An Indonesia vessel after taking exports across the Pacific. Source: Wikimedia
The Indonesian central bank has cut its benchmark interest rate for the fourth time during 2016, indicating its willingness to back growth despite choppy financial waters.
Governor Agus Martowardojo and his board have sliced the reference rate by 25 basis points to 6.5 per cent after financial markets closed this Thursday.
The bank’s communications boss Tirta Segara said it was hoped the latest rate cut would speed up growth across the economy, which was still expanding at its slowest pace since the global financial meltdown.
“This cut is expected to strengthen domestic demand to further improve economic growth, while maintaining broader economic stability amid a weak global economy,” Segara announced.
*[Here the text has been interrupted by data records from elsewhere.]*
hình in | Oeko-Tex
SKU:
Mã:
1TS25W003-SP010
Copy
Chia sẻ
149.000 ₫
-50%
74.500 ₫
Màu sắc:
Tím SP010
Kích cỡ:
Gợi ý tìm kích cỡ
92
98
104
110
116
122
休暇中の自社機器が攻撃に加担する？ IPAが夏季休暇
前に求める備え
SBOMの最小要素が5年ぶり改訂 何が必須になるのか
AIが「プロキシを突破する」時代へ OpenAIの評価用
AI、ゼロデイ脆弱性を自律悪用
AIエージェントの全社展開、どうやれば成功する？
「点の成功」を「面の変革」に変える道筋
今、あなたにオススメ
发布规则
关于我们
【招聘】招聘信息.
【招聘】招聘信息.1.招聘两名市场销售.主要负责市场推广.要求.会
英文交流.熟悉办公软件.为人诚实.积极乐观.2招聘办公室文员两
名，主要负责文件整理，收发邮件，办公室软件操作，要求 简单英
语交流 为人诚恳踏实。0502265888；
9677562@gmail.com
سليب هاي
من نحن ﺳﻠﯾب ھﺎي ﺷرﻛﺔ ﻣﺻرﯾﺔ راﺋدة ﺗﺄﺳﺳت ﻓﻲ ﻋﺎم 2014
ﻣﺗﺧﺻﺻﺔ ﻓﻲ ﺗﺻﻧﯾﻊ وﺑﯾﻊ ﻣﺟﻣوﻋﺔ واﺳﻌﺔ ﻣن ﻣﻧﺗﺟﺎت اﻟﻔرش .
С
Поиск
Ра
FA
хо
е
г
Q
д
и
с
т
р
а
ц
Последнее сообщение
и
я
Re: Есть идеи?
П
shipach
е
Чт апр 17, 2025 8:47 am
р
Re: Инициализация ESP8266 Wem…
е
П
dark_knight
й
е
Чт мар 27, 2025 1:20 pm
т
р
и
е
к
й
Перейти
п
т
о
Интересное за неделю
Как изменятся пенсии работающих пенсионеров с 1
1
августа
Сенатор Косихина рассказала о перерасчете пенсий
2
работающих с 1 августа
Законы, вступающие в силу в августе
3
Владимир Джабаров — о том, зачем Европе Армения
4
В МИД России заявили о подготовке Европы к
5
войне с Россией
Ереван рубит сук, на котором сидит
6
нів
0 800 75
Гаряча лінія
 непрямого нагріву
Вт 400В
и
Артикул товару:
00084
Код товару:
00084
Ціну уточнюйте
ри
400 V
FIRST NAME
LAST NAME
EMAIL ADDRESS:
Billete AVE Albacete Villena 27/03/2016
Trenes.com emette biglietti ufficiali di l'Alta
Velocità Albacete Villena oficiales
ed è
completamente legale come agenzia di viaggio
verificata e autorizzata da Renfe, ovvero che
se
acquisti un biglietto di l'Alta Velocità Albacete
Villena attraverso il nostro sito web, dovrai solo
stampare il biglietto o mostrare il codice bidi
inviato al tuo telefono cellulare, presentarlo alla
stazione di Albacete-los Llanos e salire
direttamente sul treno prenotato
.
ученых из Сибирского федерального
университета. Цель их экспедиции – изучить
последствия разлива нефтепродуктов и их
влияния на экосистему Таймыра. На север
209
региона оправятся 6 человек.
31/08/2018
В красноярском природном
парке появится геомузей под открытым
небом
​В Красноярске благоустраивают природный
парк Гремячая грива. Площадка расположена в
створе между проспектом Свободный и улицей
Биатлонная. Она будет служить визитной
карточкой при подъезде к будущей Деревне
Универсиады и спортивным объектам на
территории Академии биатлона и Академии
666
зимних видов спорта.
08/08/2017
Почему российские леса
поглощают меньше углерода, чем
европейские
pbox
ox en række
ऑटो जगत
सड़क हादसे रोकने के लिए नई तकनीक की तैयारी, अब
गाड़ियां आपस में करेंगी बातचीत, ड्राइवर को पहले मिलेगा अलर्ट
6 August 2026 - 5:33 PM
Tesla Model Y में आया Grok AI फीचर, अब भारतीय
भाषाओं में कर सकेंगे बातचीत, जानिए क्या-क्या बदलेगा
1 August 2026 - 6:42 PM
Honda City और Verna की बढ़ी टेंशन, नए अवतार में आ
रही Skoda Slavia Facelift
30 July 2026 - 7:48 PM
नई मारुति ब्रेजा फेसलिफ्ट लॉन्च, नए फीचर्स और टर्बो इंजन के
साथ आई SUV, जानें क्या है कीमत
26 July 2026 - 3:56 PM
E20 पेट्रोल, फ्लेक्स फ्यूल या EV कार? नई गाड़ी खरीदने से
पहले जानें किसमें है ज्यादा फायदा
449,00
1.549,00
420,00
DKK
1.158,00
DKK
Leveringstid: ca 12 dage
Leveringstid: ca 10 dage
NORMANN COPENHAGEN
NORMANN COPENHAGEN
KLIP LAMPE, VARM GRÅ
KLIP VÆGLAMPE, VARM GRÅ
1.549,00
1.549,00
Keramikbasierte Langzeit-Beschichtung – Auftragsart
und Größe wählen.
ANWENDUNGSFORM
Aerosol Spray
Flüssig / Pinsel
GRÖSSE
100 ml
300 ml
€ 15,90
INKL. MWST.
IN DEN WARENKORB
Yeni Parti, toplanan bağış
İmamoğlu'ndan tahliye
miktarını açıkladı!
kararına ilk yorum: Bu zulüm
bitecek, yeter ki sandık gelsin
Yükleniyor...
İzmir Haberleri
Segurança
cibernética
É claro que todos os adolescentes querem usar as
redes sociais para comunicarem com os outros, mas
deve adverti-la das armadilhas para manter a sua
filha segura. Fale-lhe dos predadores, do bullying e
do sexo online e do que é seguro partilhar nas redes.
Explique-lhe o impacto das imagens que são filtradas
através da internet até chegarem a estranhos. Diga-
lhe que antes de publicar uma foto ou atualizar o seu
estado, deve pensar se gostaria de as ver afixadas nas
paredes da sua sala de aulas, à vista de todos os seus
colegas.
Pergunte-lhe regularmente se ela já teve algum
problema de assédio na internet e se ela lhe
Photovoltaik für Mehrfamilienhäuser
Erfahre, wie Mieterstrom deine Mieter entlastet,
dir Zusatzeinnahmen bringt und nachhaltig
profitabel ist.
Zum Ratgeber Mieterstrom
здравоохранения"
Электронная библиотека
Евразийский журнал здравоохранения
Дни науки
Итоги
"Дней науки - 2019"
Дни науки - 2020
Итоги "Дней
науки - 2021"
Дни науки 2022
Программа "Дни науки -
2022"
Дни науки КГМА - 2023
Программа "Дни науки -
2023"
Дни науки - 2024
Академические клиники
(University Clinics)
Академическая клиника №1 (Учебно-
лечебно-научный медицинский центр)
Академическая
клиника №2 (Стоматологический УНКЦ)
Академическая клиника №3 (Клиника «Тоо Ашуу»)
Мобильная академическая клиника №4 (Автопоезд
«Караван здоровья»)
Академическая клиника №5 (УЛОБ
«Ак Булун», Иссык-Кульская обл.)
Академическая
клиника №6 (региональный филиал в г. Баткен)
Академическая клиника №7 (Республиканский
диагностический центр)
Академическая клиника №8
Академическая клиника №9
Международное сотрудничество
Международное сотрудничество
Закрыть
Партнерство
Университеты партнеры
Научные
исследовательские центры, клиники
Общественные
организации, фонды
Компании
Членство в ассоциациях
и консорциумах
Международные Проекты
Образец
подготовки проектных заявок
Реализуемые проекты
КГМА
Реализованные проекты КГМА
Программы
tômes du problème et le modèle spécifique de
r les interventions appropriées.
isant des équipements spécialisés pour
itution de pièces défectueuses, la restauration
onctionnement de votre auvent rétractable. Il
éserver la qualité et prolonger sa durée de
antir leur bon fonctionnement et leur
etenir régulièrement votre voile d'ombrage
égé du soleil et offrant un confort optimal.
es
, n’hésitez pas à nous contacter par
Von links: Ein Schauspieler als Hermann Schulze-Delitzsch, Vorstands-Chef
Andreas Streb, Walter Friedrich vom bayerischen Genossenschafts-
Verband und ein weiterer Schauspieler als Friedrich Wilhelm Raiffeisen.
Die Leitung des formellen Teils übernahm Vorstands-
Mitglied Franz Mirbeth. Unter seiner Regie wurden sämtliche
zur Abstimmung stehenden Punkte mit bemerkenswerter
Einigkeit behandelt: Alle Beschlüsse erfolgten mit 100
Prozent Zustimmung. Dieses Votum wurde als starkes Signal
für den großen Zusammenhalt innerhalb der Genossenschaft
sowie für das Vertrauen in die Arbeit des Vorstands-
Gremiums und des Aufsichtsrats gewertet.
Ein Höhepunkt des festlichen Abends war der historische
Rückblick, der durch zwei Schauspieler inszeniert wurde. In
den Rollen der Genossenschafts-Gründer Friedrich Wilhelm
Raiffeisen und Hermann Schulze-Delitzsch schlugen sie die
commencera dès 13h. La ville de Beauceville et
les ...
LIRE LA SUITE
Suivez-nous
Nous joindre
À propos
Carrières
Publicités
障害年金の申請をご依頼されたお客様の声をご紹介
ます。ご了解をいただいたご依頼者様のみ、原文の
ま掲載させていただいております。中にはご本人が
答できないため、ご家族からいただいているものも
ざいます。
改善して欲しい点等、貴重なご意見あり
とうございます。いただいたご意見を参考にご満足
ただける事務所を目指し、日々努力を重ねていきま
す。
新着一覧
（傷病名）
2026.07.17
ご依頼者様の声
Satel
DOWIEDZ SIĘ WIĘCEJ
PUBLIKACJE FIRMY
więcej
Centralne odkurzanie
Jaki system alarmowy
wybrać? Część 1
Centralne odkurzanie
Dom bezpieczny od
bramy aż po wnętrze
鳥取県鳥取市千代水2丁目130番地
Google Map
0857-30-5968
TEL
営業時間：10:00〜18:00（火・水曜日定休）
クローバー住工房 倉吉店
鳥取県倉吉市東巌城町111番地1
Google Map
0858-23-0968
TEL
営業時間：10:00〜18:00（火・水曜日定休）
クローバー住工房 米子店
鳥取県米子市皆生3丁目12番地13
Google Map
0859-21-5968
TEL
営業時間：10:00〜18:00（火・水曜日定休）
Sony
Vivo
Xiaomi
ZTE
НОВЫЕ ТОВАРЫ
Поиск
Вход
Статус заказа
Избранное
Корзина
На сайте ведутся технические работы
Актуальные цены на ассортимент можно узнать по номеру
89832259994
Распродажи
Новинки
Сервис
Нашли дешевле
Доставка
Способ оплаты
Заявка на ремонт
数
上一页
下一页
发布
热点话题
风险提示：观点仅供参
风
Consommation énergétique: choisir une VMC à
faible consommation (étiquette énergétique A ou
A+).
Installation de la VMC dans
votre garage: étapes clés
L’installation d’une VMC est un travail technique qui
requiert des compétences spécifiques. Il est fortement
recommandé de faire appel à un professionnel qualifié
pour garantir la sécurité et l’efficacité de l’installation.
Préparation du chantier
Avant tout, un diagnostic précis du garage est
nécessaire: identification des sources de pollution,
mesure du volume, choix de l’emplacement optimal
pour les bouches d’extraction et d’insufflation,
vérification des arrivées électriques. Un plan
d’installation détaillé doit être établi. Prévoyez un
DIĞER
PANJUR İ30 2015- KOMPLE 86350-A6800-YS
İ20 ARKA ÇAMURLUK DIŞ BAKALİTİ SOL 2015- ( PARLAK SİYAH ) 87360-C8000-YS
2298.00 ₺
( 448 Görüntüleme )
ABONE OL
Jakarta is easing rates again following a drop in the inflation rate to its lowest level in more than six years in May. With uncertainty surrounding Europe with the British referendum on June 23 and the US interest rates, Bank Indonesia is looking for ways to bolster risk aversion.
The financial authorities have eased macro-prudential limits to boost lending, increasing the minimum loan-to-funding ratio to 80 per cent from 78 per cent, relaxed rules on property deals and cut the minimum deposit required to buy a home.
A Bank Indonesia statement said: “Economic recovery in Europe is going moderately and shadowed by risk of Brexit, which has the potential to add tension to global financial markets.”
“Growth is slower and inflation is expected to stay subdued,” said Euben Paracuelles, an economist with Nomura Singapore. The Federal Reserve’s indication it would “delay hikes is a big policy consideration,” he added. “This gave Bank Indonesia the opportunity to deliver a rate cut.”
The central bank has also cut its seven-day reverse repo-rate, set to become the benchmark interest rate in two month, by 25 basis points to 5.25 per cent.
The archipelago’s inflation is forecast to reach the midpoint of the 3-per-cent to 5-per-cent target by the end of 2016, Bank Indonesia announced. It forecast the economy would probably expand by around 5 per cent in the second quarter, compared with 4.9 per cent in the previous three months.
Juda Agung, the central bank’s executive director of monetary policy, told the media that the outlook for the second quarter remained under pressure because of weak private investment from non-construction industries.
“Easing might not be done going forward, but essentially speaking, Bank Indonesia’s stance is accommodative,” Agung added. “Because the easing move today is big, both on the monetary and macro-prudential sides, but essentially, our stance currently remains accommodative.”